Thursday, January 14, 2010
Headstand, handstand, shoulder stand. Kitty teaches three classes a week and practices for an hour every day. She looks great, shape-wise. But the tropical sun has spotted and wrinkled her skin.
I see Kitty every year, so why her face suddenly looks so old to me, I’m not sure. Between last year and this, Kitty’s appearance has slid from one era into the next. It really disturbs me, but I hide it well enough. Except not from Emma; she see whatever I hide right away. She says I act awkward around Kitty, like I’m not sure where to look.
(Click here to read the first episode and here for the previous one.)
“Her face makes me sad.”
“You just noticed?” Emma asked. “All of a sudden?”
Emma grew up afraid of the sun. And I don’t mean just hats and sunscreen. She stays undercover during the day. Dawn and dusk are the best times for surfing, but even in twilight she wears a bodysuit and gloves to block the lethal rays. She slathers zinc oxide on her face and feet. Sure, she’s only twenty-three, but there’s not freckle on her.
She and Kitty have bartered a deal that to my mind takes up too much of Emma’s time and energy. When I barely hint that she doesn’t need to work so hard, because after all I own half of Kitty’s business, Emma scowls. “Don’t be so greedy; I want to do it this way.”
Well, Emma would. She launders the camp’s sheets and generally does whatever needs doing in exchange for the yoga teachers’ training. ($5,000, which I’d have gladly paid.)
On the positive side, though? The agreement requires Emma to stay here three months: one month for training and two months teaching the six am class.
I’m sitting in the thatched pavilion, waiting for her to finish an anatomy lesson. Who knows how long I was staring blankly at the ocean, not reading my book, something Charlie recommended: Elvissey, about time-traveling Elvis cults—totally Charlie. He’s bound to visit sometime, probably when the surfing hits its peak.
Kitty’s tapping my shoulder. The paperback book falls through my lap. “Why so moody, Scott?”
“I don’t know. Something to do with Emma.”
“I like her a lot,” Kitty says. “And really, Scott, you should have given up the love ’em and leave ’em scenario years ago.”
“That’s not it. I’m nowhere near the love ’em and leave ’em scenario, as you call it. I have no idea how to capture her.”

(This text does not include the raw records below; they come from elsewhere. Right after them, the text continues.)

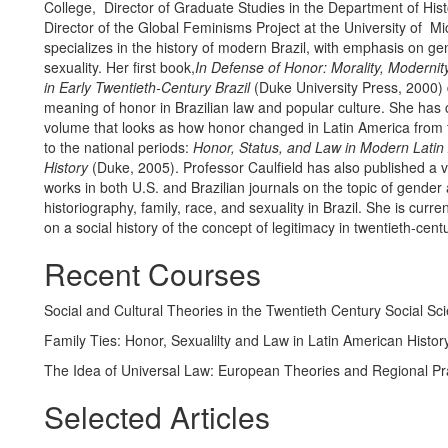
College, Director of Graduate Studies in the Department of His
Director of the Global Feminisms Project at the University of M
specializes in the history of modern Brazil, with emphasis on g
sexuality. Her first book,
In Defense of Honor: Morality, Modernit
in Early Twentieth-Century Brazil
(Duke University Press, 2000) d
meaning of honor in Brazilian law and popular culture. She has 
volume that looks as how honor changed in Latin America from t
to the national periods:
Honor, Status, and Law in Modern Latin
History
(Duke, 2005). Professor Caulfield has also published a v
works in both U.S. and Brazilian journals on the topic of gender
historiography, family, race, and sexuality in Brazil. She is curre
on a social history of the concept of legitimacy in twentieth-centu
Recent Courses
Social and Cultural Theories in the Twentieth Century Social Sc
Family Ties: Honor, Sexualilty and Law in Latin American Histor
The Idea of Universal Law: European Theories and Regional Pr
Selected Articles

“There’s another stupid fallacy,” Kitty says, “That hunting and capturing thing. As if a woman you love is a rabbit: hunt her down and domesticate her unless you’d rather just shoot her, skin her, and cut her into chunks for a big, gamey stew.”
“God, Kitty. That’s harsh. It’s not like my past girlfriends were worth much. Except maybe you.”
“And I was too old.”
“That wasn’t it. We both moved on.”
“Of course we did. You should take up yoga, Scott. Do you some good to turn upside down.”
I nod noncommittally, a bit less than “maybe.” Because the surfer dudes who hang around here doing yoga to get next to the yoginis raise my hackles. They buy and sell mota and laze around till surf’s up.
They’re bums. And since my own life’s a variation on their shiftless, selfish style, without practicing yoga, the last thing I want to do is sit around with those clowns, chanting OM and exercising my chakras.
Kitty hands me my book and asks, “Did Emma tell you what happened with Logan?”
No answer necessary. The idea makes me sick; I mean, actually sick.
“So that’s part of it: she doesn’t tell you everything. Since I’m suggesting a few improvements, Scott—and I apologize for being rude—drop jealousy.”
I snap my fingers. “Whatever you say, Ms. Kitty”
“Do you want to hear what happened or not?”
Logan offered Emma a free massage when her shoulders and neck were aching after surfing. How was Emma to know Logan doesn’t do anything for free. (Kitty didn’t say that, but it’s true.)
Logan’s given me a massage. Pedro, Moira, and I are the few who didn’t achieve samahadi when he opened our blocked channels. The yoga gang loves him, though, even Kitty’s boyfriend Sean.
Logan digs into your whole musculature, working your body’s ch’i meridians. He chants and hums, pummeling you from pain into ecstasy. Or that’s the idea.
Kitty says Emma ran off after half an hour calling him an asshole. She stormed through the main pavilion, saying loud enough for everyone to hear: “The man specializes in ‘body rubs’ but he’s never heard of compression shorts.”
And Logan’s walking after her, shaking his finger. “I told you,” he said. “I told you to keep your eyes closed. That’s what you get for disobedience.”
A squirt in the eye.
Maybe Kitty’s right: Emma doesn’t need to tell me everything.